Directors urged to take action to avoid jail time and fines under new TPR powers

Directors and trustees have been urged to take action to avoid being made criminally liable under the extended powers for The Pensions Regulator (TPR) outlined in the Pensions Schemes Bill.

LCP has warned that the powers could have “far reaching implications” for corporate Britain, stating that the criminal offences and civil penalties laid out in the act will have a “much wider scope” and cover a broader range of corporate activity than was originally outlined in the white paper.

Considering this, the firm emphasised that the legislation is not purely a matter for pensions managers or trustees.

Instead, it stressed that the extended powers should be "on the radar" of all key decision makers to avoid potential fines or jail time as a result of financially material business decisions they are party to.

In particular, the firm has highlighted concerns around the new 'conduct risking accrued benefits' offence, stating that this is “potentially very wide reaching”, and could see those undertaking what had previously been normal business activity caught in a plain reading of the law.

Stored items from a collection –
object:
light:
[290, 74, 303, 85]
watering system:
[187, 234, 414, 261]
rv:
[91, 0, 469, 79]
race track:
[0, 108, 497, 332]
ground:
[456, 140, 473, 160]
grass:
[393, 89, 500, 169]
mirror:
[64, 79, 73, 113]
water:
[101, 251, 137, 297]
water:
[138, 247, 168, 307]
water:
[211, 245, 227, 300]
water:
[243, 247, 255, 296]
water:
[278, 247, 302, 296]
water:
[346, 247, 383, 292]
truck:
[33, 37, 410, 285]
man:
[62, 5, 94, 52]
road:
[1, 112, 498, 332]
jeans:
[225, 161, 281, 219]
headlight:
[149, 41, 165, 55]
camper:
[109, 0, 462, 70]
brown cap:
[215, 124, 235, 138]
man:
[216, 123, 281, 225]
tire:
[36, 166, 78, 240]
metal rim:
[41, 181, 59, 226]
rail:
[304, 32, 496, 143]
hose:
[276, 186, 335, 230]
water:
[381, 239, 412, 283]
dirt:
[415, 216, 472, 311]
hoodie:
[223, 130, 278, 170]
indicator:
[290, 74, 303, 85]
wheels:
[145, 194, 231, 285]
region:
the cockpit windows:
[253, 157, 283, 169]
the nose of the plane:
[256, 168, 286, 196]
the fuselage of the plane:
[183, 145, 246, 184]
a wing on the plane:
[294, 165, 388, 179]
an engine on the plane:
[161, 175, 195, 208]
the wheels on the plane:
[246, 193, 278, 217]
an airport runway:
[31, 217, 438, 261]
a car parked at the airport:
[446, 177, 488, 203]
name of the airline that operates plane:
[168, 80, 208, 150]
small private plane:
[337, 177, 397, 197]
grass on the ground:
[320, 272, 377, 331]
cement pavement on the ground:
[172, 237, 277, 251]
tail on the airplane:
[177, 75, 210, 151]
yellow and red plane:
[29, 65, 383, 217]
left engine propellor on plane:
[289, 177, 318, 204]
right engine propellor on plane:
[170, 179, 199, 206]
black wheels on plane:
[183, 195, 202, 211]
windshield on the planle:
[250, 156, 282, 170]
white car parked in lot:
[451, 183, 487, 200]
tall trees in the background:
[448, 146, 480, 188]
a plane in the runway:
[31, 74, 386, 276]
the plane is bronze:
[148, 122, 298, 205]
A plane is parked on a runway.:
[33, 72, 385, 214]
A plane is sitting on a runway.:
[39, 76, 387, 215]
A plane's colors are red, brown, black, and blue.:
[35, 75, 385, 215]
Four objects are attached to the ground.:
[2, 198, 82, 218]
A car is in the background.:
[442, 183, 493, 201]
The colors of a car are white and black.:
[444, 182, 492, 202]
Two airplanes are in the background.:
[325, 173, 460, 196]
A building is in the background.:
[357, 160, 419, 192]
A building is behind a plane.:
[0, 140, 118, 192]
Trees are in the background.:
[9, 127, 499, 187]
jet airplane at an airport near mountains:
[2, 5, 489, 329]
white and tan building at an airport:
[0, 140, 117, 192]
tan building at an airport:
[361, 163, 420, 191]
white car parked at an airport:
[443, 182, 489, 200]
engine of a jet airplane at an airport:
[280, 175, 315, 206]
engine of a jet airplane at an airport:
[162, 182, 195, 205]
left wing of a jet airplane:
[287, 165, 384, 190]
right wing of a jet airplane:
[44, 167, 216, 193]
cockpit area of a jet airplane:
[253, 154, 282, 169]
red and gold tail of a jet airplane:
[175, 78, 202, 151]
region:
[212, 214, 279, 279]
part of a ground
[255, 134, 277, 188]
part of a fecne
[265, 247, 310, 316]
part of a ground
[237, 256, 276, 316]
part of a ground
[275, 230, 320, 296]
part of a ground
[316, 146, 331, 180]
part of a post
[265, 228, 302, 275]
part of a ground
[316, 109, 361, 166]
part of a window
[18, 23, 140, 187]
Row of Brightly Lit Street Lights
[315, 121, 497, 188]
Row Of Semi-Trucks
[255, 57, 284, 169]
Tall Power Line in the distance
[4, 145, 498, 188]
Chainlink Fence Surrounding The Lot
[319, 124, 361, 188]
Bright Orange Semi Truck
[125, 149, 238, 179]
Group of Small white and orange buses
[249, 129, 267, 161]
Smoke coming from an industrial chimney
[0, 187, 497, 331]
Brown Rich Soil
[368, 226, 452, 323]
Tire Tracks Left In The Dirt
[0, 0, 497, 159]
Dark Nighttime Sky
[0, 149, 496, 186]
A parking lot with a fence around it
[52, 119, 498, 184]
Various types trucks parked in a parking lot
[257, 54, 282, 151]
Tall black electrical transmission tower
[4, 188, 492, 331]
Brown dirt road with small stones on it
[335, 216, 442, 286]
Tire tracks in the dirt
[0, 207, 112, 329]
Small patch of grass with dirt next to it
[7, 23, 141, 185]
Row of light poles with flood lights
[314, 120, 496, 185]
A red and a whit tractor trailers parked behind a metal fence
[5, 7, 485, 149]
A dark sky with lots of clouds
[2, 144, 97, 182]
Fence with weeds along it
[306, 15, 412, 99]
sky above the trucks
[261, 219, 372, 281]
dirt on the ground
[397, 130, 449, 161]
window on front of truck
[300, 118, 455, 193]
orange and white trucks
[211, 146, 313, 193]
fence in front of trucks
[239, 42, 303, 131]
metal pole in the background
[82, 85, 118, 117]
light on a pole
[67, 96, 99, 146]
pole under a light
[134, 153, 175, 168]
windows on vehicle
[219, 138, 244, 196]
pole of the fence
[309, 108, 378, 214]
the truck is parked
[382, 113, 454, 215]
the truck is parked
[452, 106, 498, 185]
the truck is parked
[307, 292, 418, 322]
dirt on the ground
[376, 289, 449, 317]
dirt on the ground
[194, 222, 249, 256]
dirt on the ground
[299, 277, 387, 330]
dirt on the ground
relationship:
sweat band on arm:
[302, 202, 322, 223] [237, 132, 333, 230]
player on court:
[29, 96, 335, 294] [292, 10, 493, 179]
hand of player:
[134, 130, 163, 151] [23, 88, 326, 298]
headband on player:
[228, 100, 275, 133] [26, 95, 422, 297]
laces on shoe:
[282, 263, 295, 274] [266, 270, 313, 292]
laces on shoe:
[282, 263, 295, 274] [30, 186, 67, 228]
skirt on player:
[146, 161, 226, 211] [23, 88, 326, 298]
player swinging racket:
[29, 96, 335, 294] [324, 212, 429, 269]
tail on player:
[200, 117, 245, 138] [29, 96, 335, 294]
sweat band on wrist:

WHAT THE TASK REQUIRES –
Answer these questions about the article on new TPR powers:
1. Which bill outlines the extended powers for The Pensions Regulator?
2. According to LCP, the criminal offences and civil penalties have a much wider scope than what?
3. Which new offence did the firm describe as "potentially very wide reaching"?

RESULT –
1. The Pensions Schemes Bill.
2. Than was originally outlined in the white paper.
3. The 'conduct risking accrued benefits' offence.